■ Brief
Update the passage on phase-inversion techniques below by rewriting it from "The feasibility of" up to and including "to reference 2).", with "wave vector" changed to "momentum transfer" throughout.

■ Document excerpt
The feasibility of using phase-inversion techniques in N R to reveal such structural details has been demonstrated (Refer to reference 1). It is possible to directly measure the real part, r sub 1 of (Q), of the complex reflection coefficient r of (Q), as a function of wave vector Q and to mathematically invert it to obtain the scattering length density (S L D) depth profile rho of (x), of the film. There remains much to do, however, in defining the reliability of the results, especially in accessing the unavoidable reduction of spatial resolution induced by data truncated at a maximum wave vector, Q sub max. Wavelet analysis provides a systematic and useful approach to the problem (Refer to reference 2).

■ Provided material
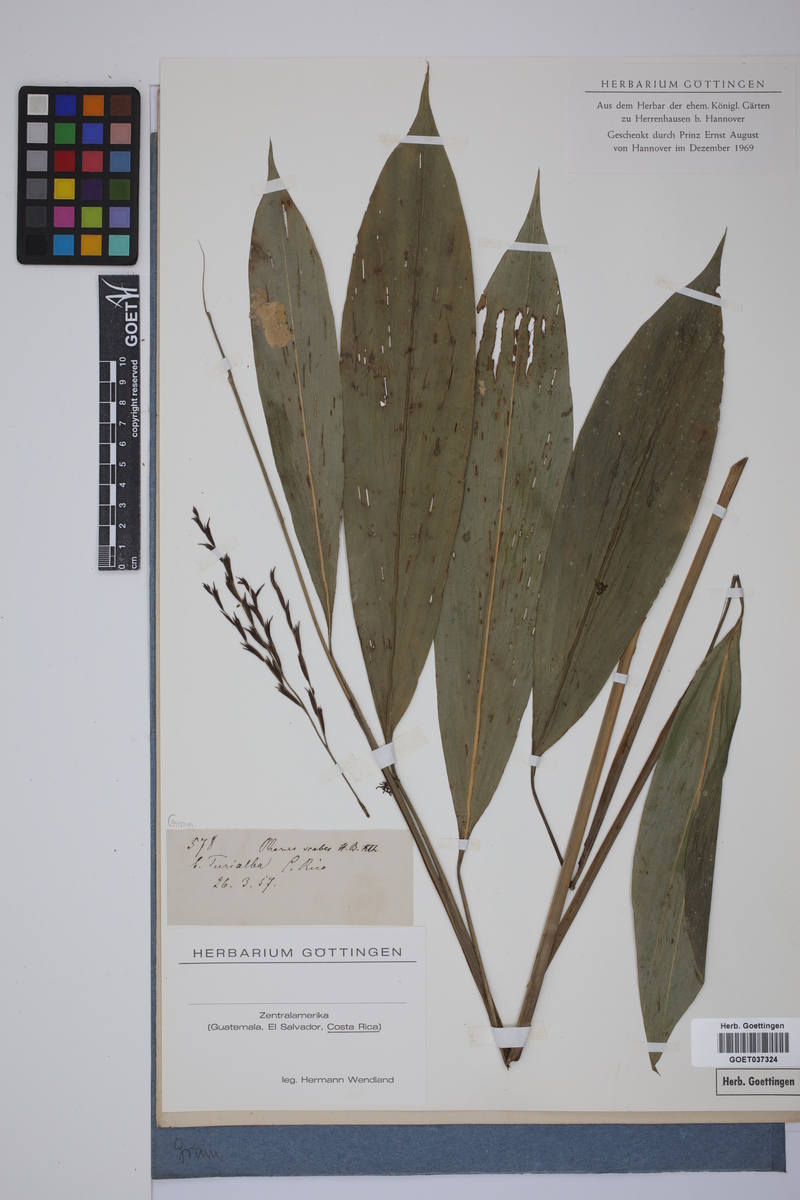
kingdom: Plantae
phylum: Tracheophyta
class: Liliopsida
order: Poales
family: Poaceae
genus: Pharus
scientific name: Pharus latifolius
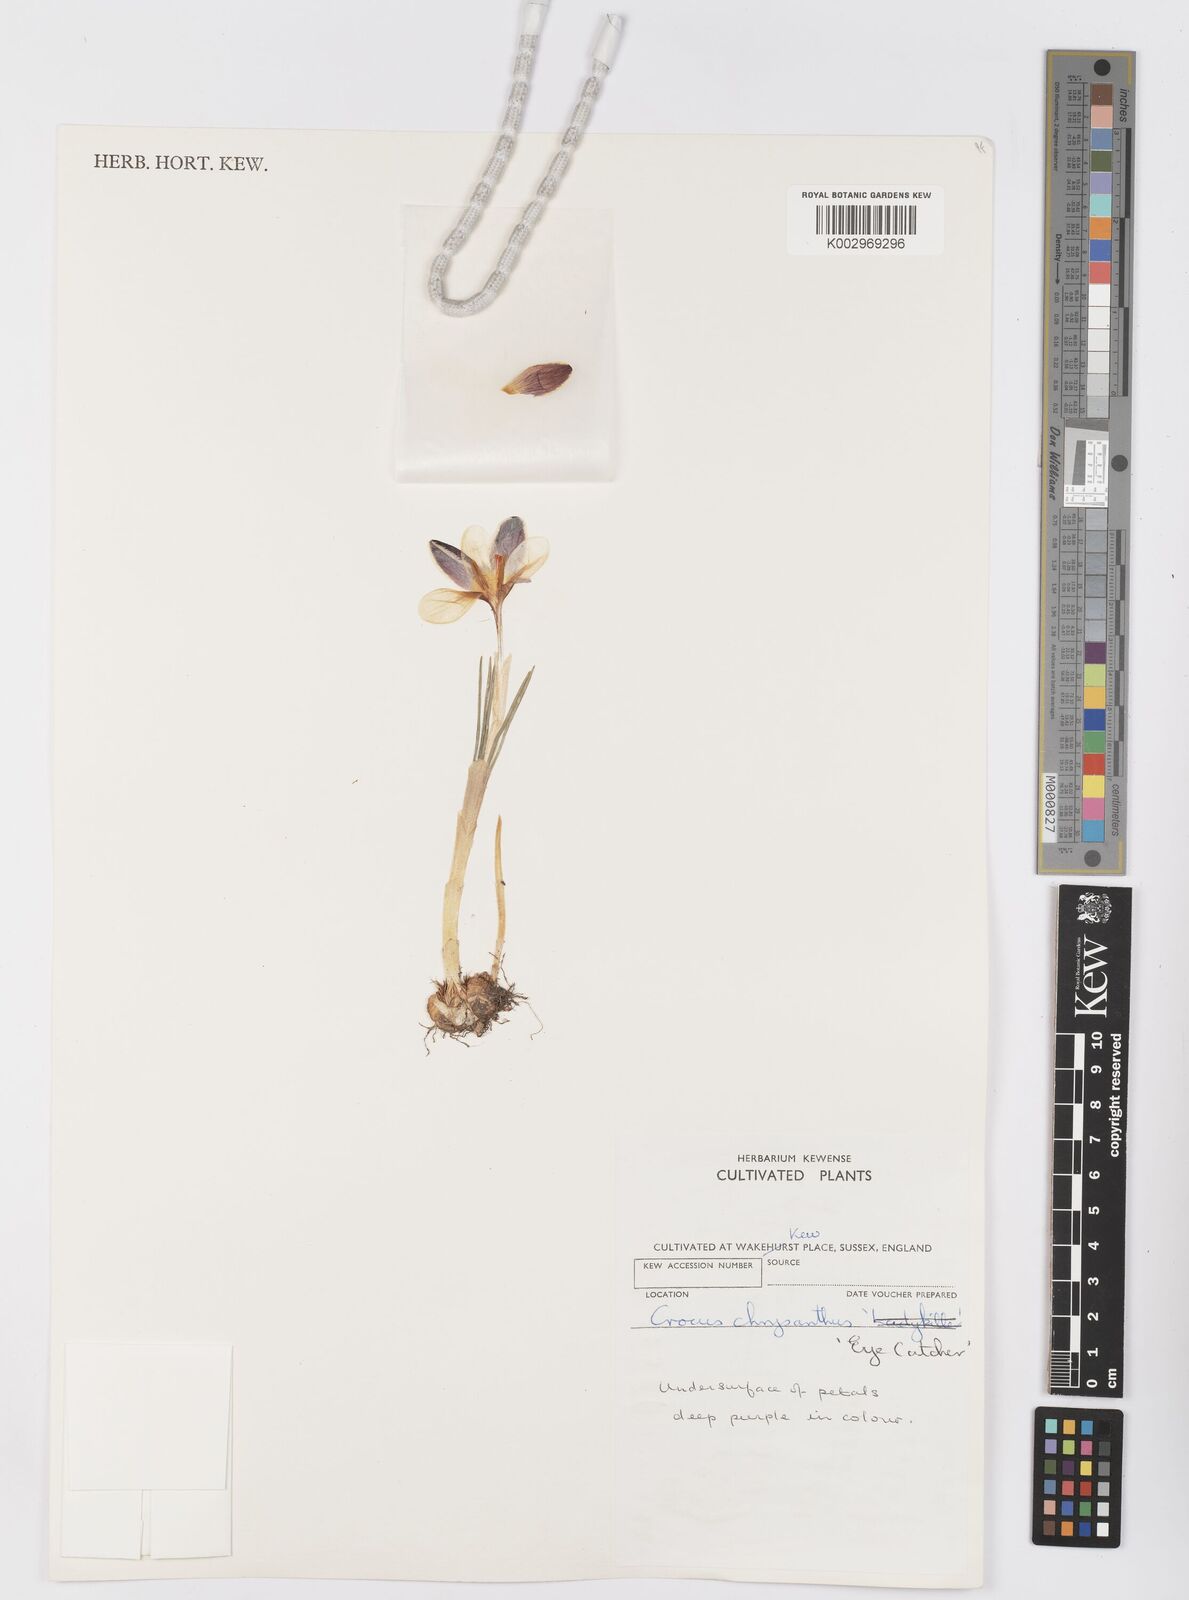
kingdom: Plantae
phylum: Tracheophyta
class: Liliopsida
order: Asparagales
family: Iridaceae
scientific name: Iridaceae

■ Task output
The feasibility of using phase-inversion techniques in N R to reveal such structural details has been demonstrated (Refer to reference 1). It is possible to directly measure the real part, r sub 1 of (Q), of the complex reflection coefficient r of (Q), as a function of momentum transfer Q and to mathematically invert it to obtain the scattering length density (S L D) depth profile rho of (x), of the film. There remains much to do, however, in defining the reliability of the results, especially in accessing the unavoidable reduction of spatial resolution induced by data truncated at a maximum momentum transfer, Q sub max. Wavelet analysis provides a systematic and useful approach to the problem (Refer to reference 2).